Federal vs. Private Loans
- From: The US government
- Interest rates: Fixed, set by Congress
- Income-driven repayment: Available
- Loan forgiveness: Programs exist
- Deferment/forbearance: More flexible
Always borrow federal first.
- From: Banks, credit unions, lenders
- Interest rates: Variable or fixed, based on credit
- Income-driven repayment: Usually not available
- Loan forgiveness: Does not exist
- Deferment/forbearance: Limited or none
Last resort only.
Types of Federal Loans
Direct Subsidized Loans
For undergraduates with financial need. The government pays the interest while you are in school. Best type of federal loan.
Direct Unsubsidized Loans
Available regardless of financial need. Interest accrues from day one, even while in school. Still better than private loans.
Direct PLUS Loans
For graduate students or parents. Higher interest rates and fees. Requires credit check. Be cautious — these add up fast.
The Long-Term Impact
Student debt follows you
Unlike other debts, student loans almost never go away — not in bankruptcy, not after years of non-payment. They can affect your ability to:
- Buy a home (debt-to-income ratio)
- Start a family (financial stress)
- Save for retirement (money goes to payments)
- Take lower-paying jobs you might love (need income for payments)
- Start a business (harder to get other loans)
Before You Borrow: Questions to Ask
What is the expected salary for my degree? (Research actual job postings, not school marketing)
Can I work part-time during school to reduce borrowing?

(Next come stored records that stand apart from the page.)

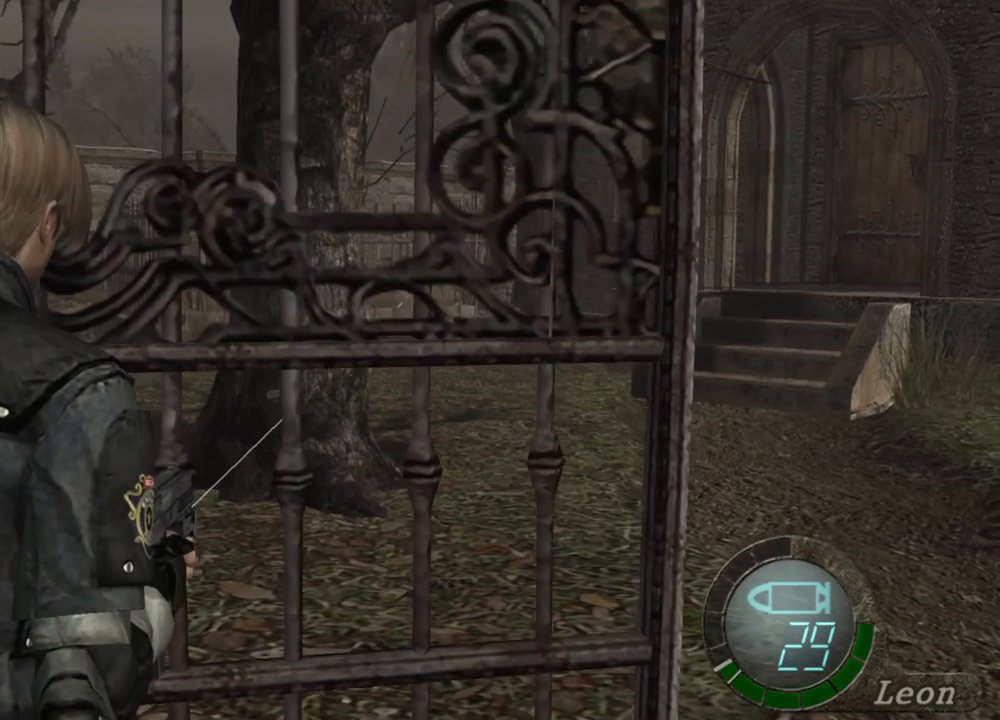
{"keys": [], "mouse": ["right"], "events": []}
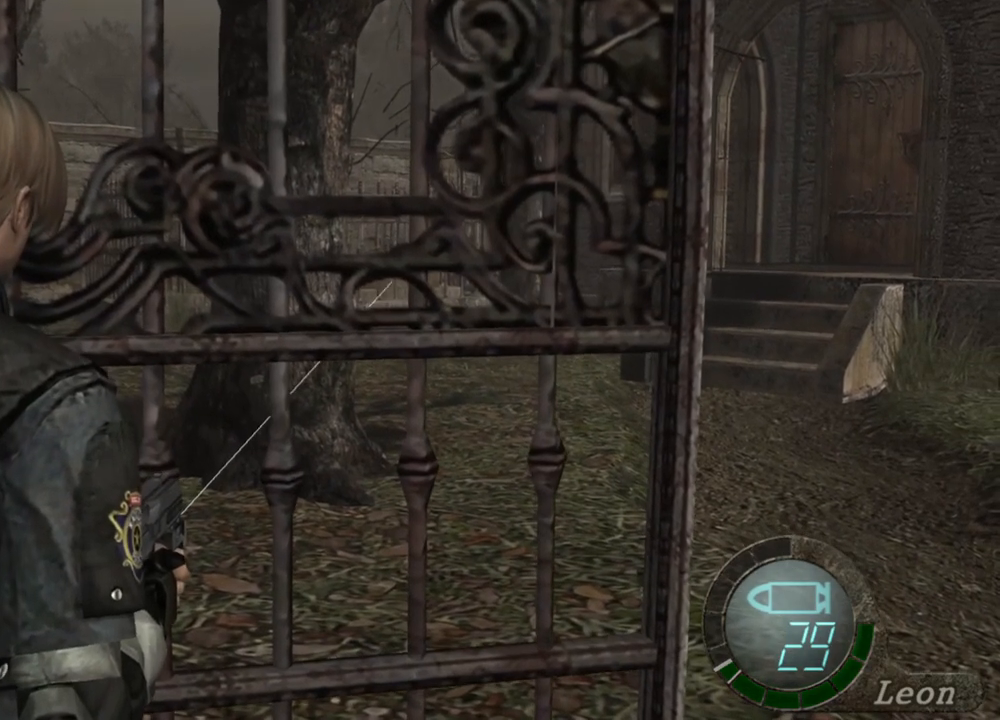
{"keys": [], "mouse": ["right"], "events": []}
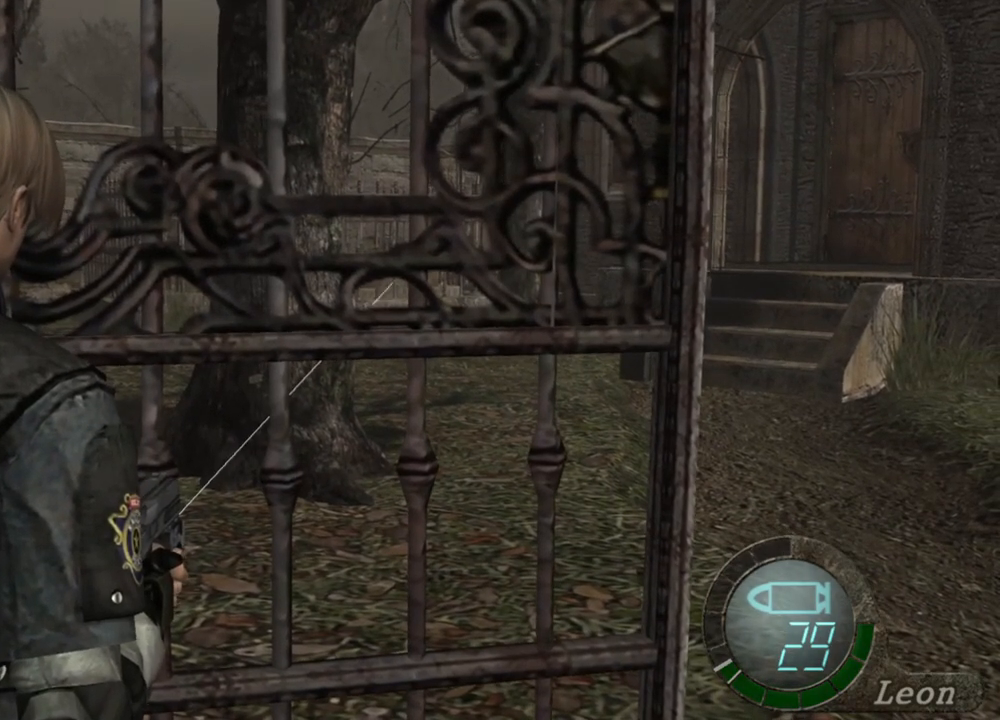
{"keys": [], "mouse": ["right"], "events": []}
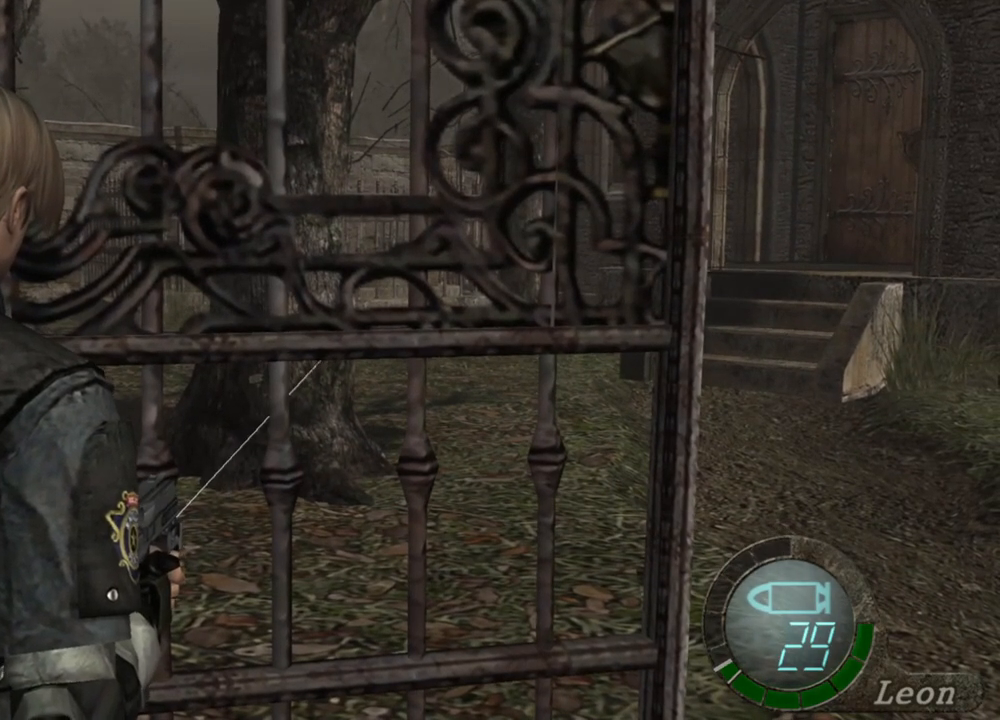
{"keys": [], "mouse": ["right"], "events": []}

Are there cheaper schools that would give me the same opportunities?
Have I maxed out scholarships, grants, and work-study before loans?

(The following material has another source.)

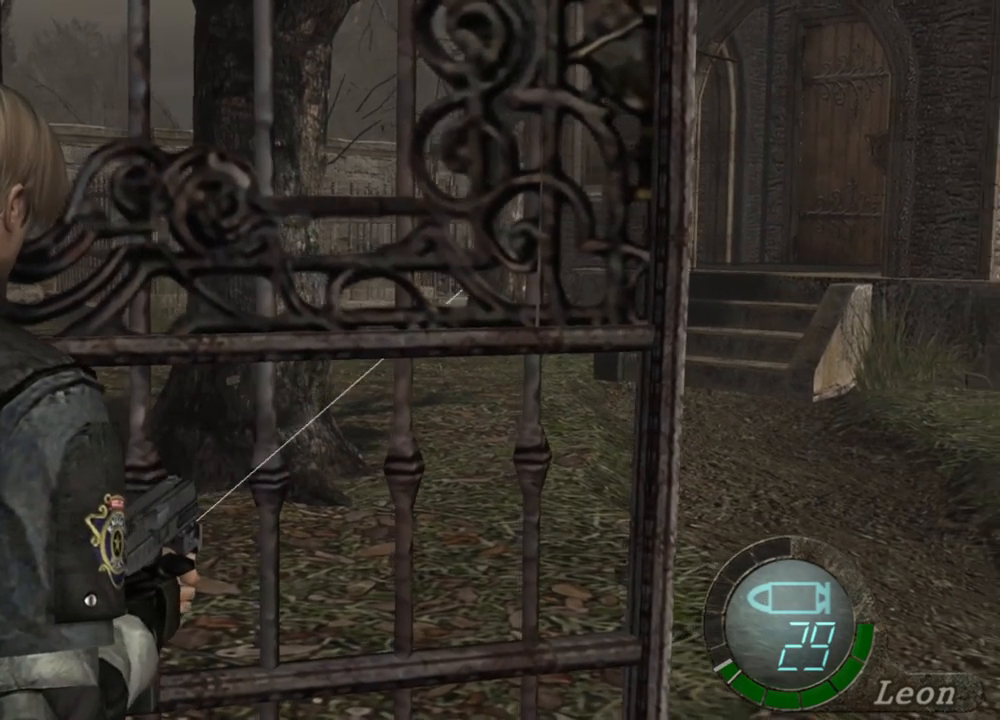
{"keys": [], "mouse": ["right"], "events": []}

What will my monthly payment be after graduation? Can I afford that on a starting salary?
Am I borrowing for living expenses I could reduce?
A Rule of Thumb
Do not borrow more than your expected first-year salary.
If you expect to earn $50,000 in your first job, try to keep total borrowing under $50,000. This keeps payments manageable (roughly 10% of income on a 10-year plan).

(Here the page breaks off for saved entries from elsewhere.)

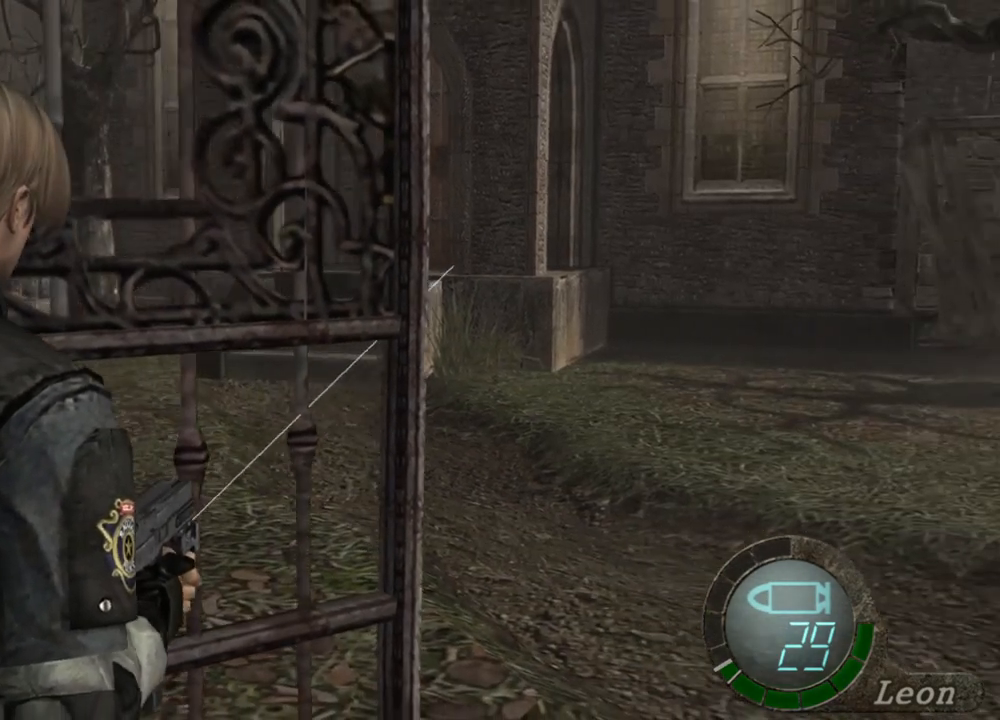
{"keys": [], "mouse": ["right"], "events": []}
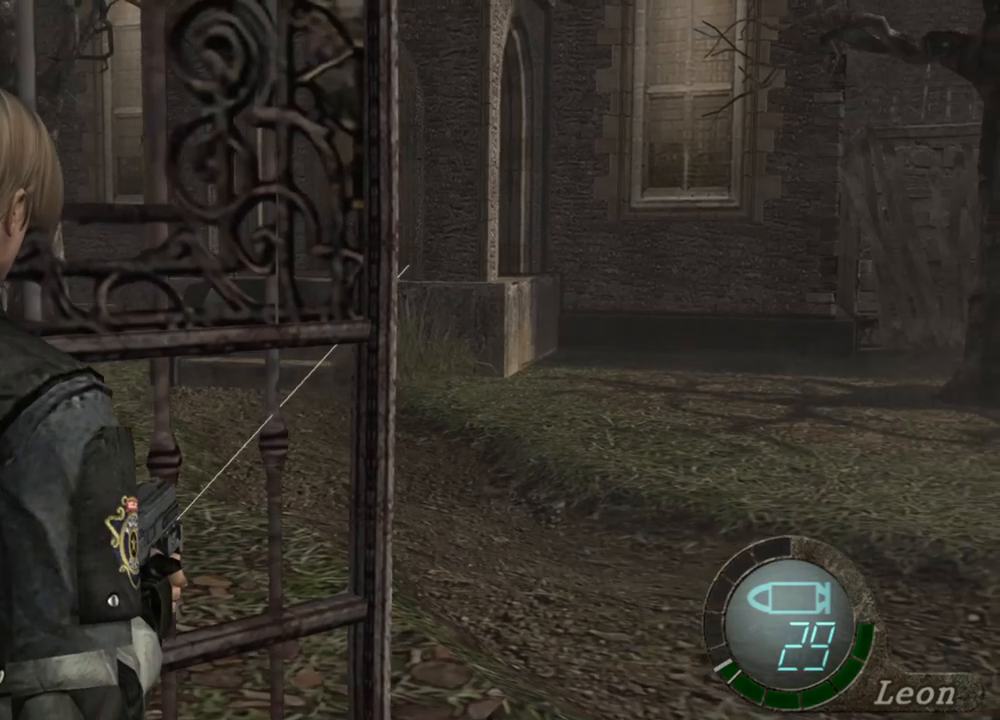
{"keys": [], "mouse": ["right"], "events": []}
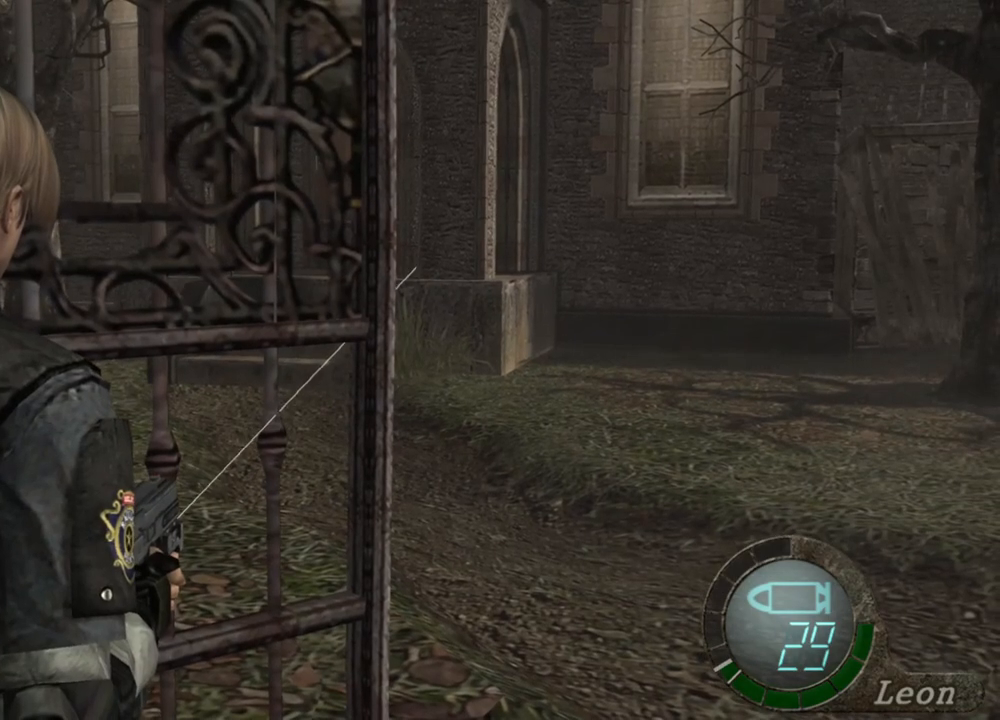
{"keys": [], "mouse": ["right"], "events": []}
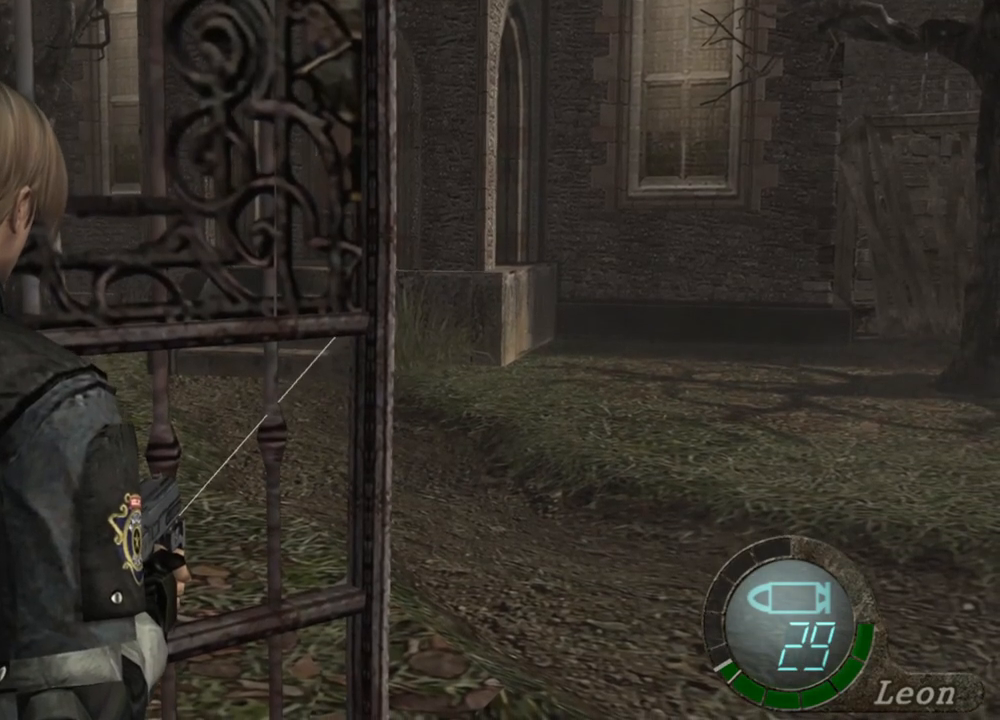
{"keys": [], "mouse": ["right"], "events": []}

Borrowing $100,000 for a degree that leads to a $40,000 job is a recipe for decades of financial stress.
If You Already Have Loans
Know exactly what you owe, to whom, and at what interest rate
Understand your repayment options (especially income-driven plans for federal loans)
Look into Public Service Loan Forgiveness if you work in government or nonprofit
Pay more than the minimum when possible — specify it goes to principal
Consider refinancing only if you have private loans and good credit (you lose federal protections)
Never ignore your loans — there are options, but you must communicate with your servicer
Key Takeaway
Education can be a great investment, but the return depends heavily on what you study, where, and how much you borrow. Federal loans first, private loans as a last resort, and never borrow more than you can reasonably expect to repay. Your 18-year-old self is making decisions your 30-year-old self will live with.